To explain what I mean, let me alter the range to 30 seconds.
Oof. Even though I perhaps don’t know my exact base-line. I do know that “0” is not correct.
It means I have to think about what I’m trying to achieve here. Perhaps it was useful if I’ve used a summary or a histogram and have buckets containing the observed state in perhaps quantiles. Perhaps I have to use two different dashboards / alerting rules.
One for the long term, one for the short term. Then I think about eliminating false-positives in case of a scrape failure and other factors. I prefer to only get alerts if it’s something I should act on.
So, in this case, I want to know if my requests hit a certain threshold. I could make something that tells me if the value was < 1
This is quite annoying to alert on. I would have to make something that nearly instantly would alert on a value of 0. It would then go back to an “okay” state and alert a few seconds later. Let’s not do that. I’m going to convert this to an average over time. This removes some factors on false-positives but also provides a decent alerting state.
Now I could just make an alert that takes this value and alert me if the value is < 0.9. I can be confident that < 0.9 is an actual issue. This value should be something I should keep thinking about. Over time I would gain much better insights into our platform/service. If the value is about 0,99 or even 1 for an entire month, I could set my alerting to 0,95 or higher. This would now indicate better that “something is off” based on previous experiences.
It’s just something that is off
I’ve only processed that single metric and I’m now using it to indicate a “something is off”. Which is cool, yet it does not grasp the entire situation. The next step would be to incorporate more metrics. Also, not just metrics from “my system” or “my application”. To get the best bang for my buck I need a global overview of everything that my application is ‘touching’. If I use a database, I need information about this database. Am I using load balancers? Please do give me information regarding my network quality, load balancer “processing”, DNS performance, open connections, etc.
Combining these different metrics could provide me way better insights into what my service is doing. I take the inputs, the outputs and this I observe.
We can further enrich this with traces and logs. Everything combined would eventually provide me good insights and capabilities to prevent issues and solve issues. It gives me the possibility to understand the entire stack. Perhaps this is a bit of a teaser. For now this blog is about how we should think less of “uptime” and more about usefull information.

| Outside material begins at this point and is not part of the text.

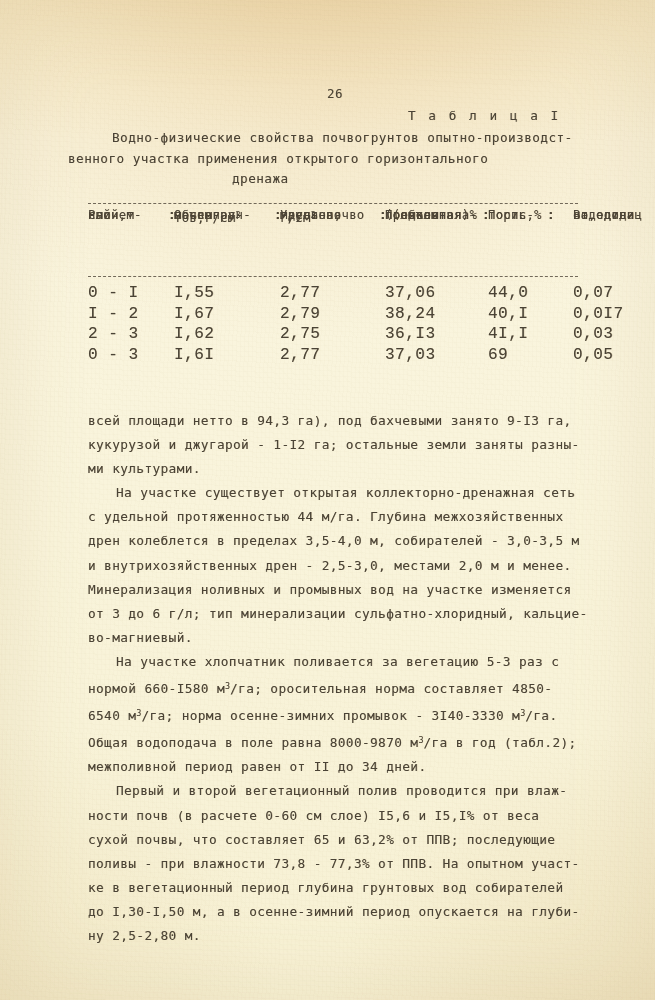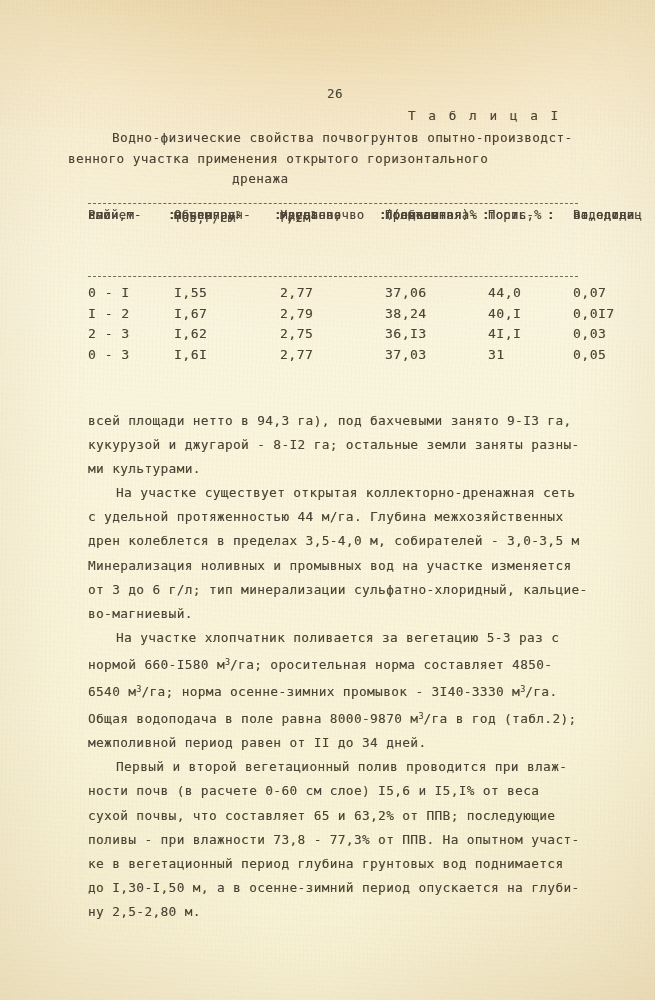"0 - I" .datarow { font-family: none -> Liberation Mono, monospace; font-size: 13px -> 16px }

But Wiard, this is so much work, it is not easy and just simple
Yea, I have this discussion quite often. I also have more often the discussion on why something is not working, and nobody knows why the f*** it’s not working. But yes, your “monitoring” solution was easy and took hardly any time.

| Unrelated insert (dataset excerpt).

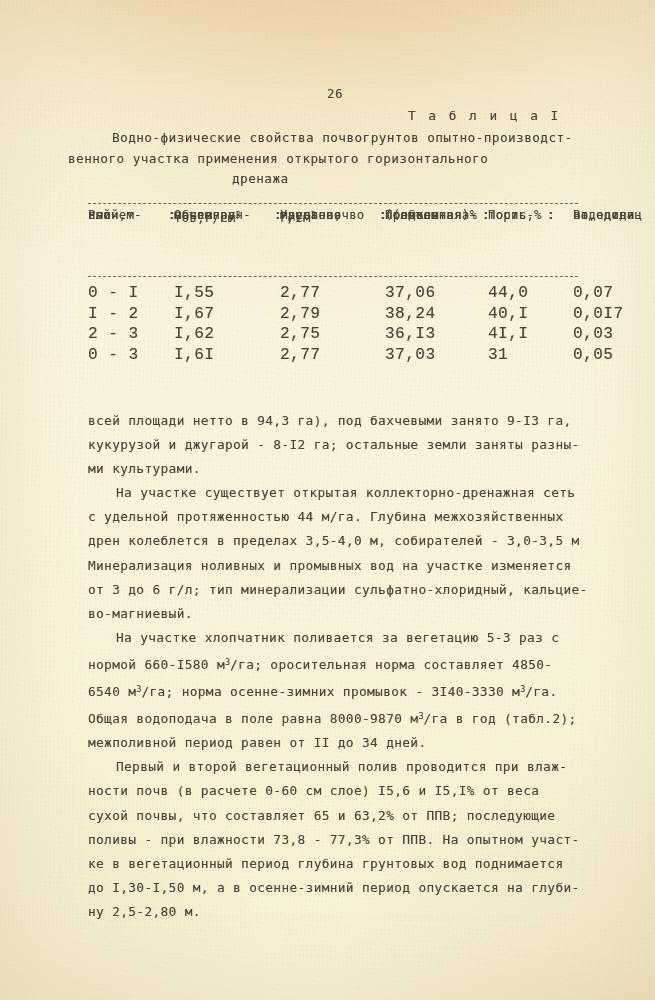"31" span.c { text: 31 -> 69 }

I’m not sure how else to put this. If you want proper insights and observe systems you have to think about things you do. It’s like going groceries without a shoppinglist. Chances are you come home with a ton of things you don’t need, you missed the things you wanted and payed 30% more than you thought you would.
Modern observability tools have ways to make things easier in the end. There are Prometheus exporters, Telegraf agents, automatic discovery, infra-as-code, cloud-native setup, dashboard generators, and the list goes on. It’s just about investing in a proper setup, doing the right things, and using the possibilities that are there. It’s the investment you make to start understanding what is going on. A simply HTTP request every minute will NOT give you that understanding nor it provides proper information of the state. It’s that realization that hopefully pushes you towards a new way of working and thinking about your systems. I also hope, that eventually, you don’t bother about “uptime” anymore. Not because you simply don’t care, but because you have so much better insights for yourself, your company, your colleagues, and your customers.